Paula Lambert's on the hunt for hoja santa leaves.
Lambert's Mozzarella Company has nearly run out of the leaves it uses to wrap its hoja santa goat cheese, a perennial award winner that took a second place prize in the American Cheese Society's annual competition this summer.
"We hate it, but the leaves are about to end," says Lambert.
Lambert typically buys leaves from a grower in Dallas and Generation Farms in Rice, but the cheese-maker this year depleted their supply. Lambert said weather conditions had conspired to shrink the hoja leaf harvest.
The leaves of hoja santa, also known as "the root beer plant" and Mexican peppercorn, were used primarily in Central and South American cooking until Lambert got her hands on them. The herb -- sometimes compared to Mexican tarragon or Thai basil -- has a peculiar eucalyptus tang: While some mole makers use a few torn leaves in their sauces, the leaves are more commonly used as wrappers.
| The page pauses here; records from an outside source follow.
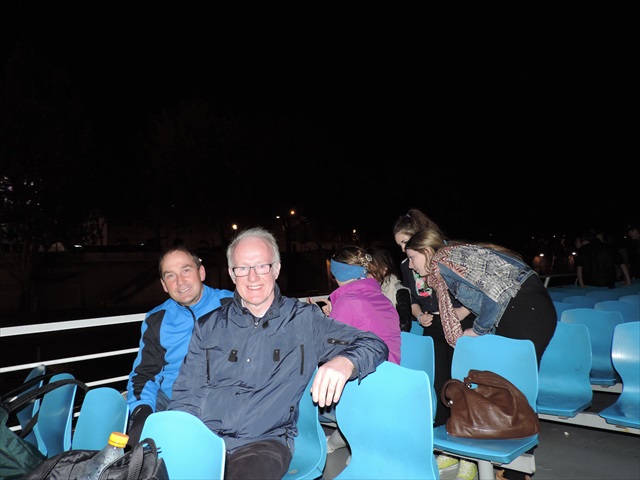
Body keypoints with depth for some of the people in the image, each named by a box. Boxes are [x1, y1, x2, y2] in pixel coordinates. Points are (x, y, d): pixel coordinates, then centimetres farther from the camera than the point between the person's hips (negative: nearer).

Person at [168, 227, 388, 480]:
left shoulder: (304, 320, 4)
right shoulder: (208, 326, 12)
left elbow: (374, 345, 1)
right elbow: (186, 396, 11)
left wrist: (345, 362, -22)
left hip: (264, 442, -2)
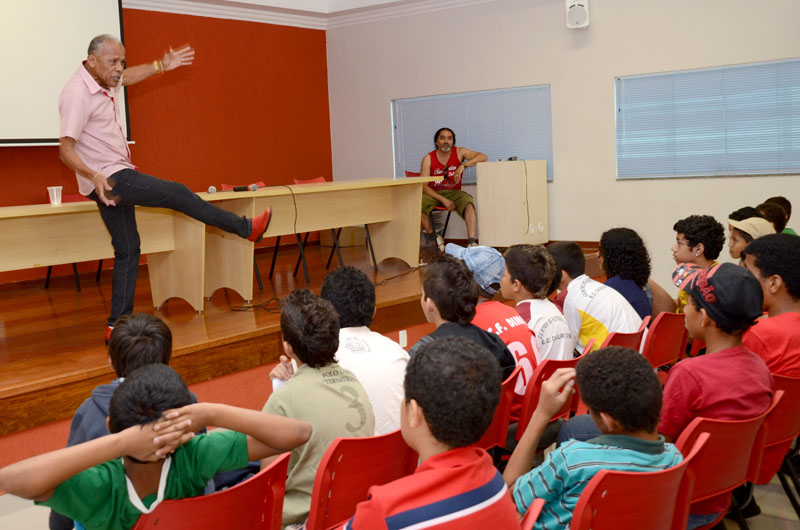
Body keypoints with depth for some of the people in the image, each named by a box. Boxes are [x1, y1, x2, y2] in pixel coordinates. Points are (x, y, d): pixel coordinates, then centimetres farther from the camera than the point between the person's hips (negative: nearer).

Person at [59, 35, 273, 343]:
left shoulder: (102, 82, 6)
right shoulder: (77, 95, -22)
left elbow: (127, 78, 31)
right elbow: (66, 150, -27)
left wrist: (162, 66, 29)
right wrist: (94, 176, -41)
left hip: (116, 178, 10)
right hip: (110, 179, -10)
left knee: (127, 250, 10)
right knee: (179, 195, -2)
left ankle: (118, 325, 13)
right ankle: (247, 228, 13)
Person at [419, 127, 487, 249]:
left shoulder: (459, 152, -2)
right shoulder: (428, 159, -6)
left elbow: (483, 157, -14)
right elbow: (423, 186, -11)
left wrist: (463, 165, -29)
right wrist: (443, 200, -23)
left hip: (453, 192, 0)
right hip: (433, 194, 0)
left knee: (468, 202, -32)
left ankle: (471, 242, -39)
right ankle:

"In Mexico, they wrap chicken and fish in them," Lambert says.
Lambert credits the hoja santa in her 1980s garden with inspiring her cheese recipe, but the plant's not popular with all local gardeners, largely because it's hard to control. Lambert's posted a Facebook message soliciting homegrown hoja santa, but says she hasn't been offered any leaves yet.
"I haven't found a single new source for it," Lambert says.
Hoja santa can't survive frost, so the Mozzarella Company doesn't have much time to track down fresh leaves before the season ends.
"We'll just run out," Lambert says sadly.
Unless, of course, you have hoja leaves to spare.